5. That seems to me to be a clear authority for holding that on his death the possession became adverse, unless the succeeding Mahant in some way created a new tenancy or acknowledged the title of the alienees, as to which there is no evidence in the present case. The learned advocate for the appellant has relied on a recent Madras case, Rama Reddy v. Rangadasan I.L.R. (1925) Mad. 543. That was also a case of a sale. If that ruling lays down that there can be no adverse possession as against the manager of a Math, with great respect I am unable to follow it. It seems to be not in accordance with the judgment of the Privy Council which is referred to, and I may also refer to p. 548, where the Privy Council case of Gnanasambanda Pandara Sannadhi v. Velu Pandaram I.L.R. (1899) Mad. 271 2 Bom. L.R. 597 is referred to. That is a case in which the hereditary manager of the property with which a religious foundation was endowed had purported to sell and assign the management and lands of the endowment to the representative of another institution. It was held that the possession delivered to the purchaser was adverse to the vendors, and after twelve years the successor of the vendor could not recover possession of the property conveyed. The Privy Council observed (p. 279):-

Their Lordships are of opinion that there is no distinction between the office and the property of the endowment. The one is attached to the other, but if there is, Article 144 of the same schedule is applicable to the property. That bars the suit after twelve years' adverse possession.

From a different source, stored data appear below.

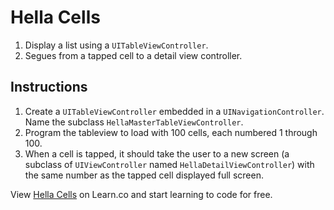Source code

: # Hella Cells

1. Display a list using a `UITableViewController`.
2. Segues from a tapped cell to a detail view controller.

## Instructions

1. Create a `UITableViewController` embedded in a `UINavigationController`. Name the subclass `HellaMasterTableViewController`.
2. Program the tableview to load with 100 cells, each numbered 1 through 100.
3. When a cell is tapped, it should take the user to a new screen (a subclass of `UIViewController` named `HellaDetailViewController`) with the same number as the tapped cell displayed full screen. 

<p data-visibility='hidden'>View <a href='https://learn.co/lessons/hella-cells' title='Hella Cells'>Hella Cells</a> on Learn.co and start learning to code for free.</p>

Although I have not found any Bombay ruling on the point, there are several rulings of the other High Courts as to adverse possession running against the manager and his successor where property belonging to a religious foundation has been alienated. But I rely on the observation of the Privy Council already referred to in Vidya Varuthi Balusami Ayyar I.L.R. (1921) Mad. 831: 24 Bom. L.R. 629

6. In these circumstances I agree with the lower Court in holding that the suit is barred by limitation, and the appeal, therefore, fails, and is dismissed with costs.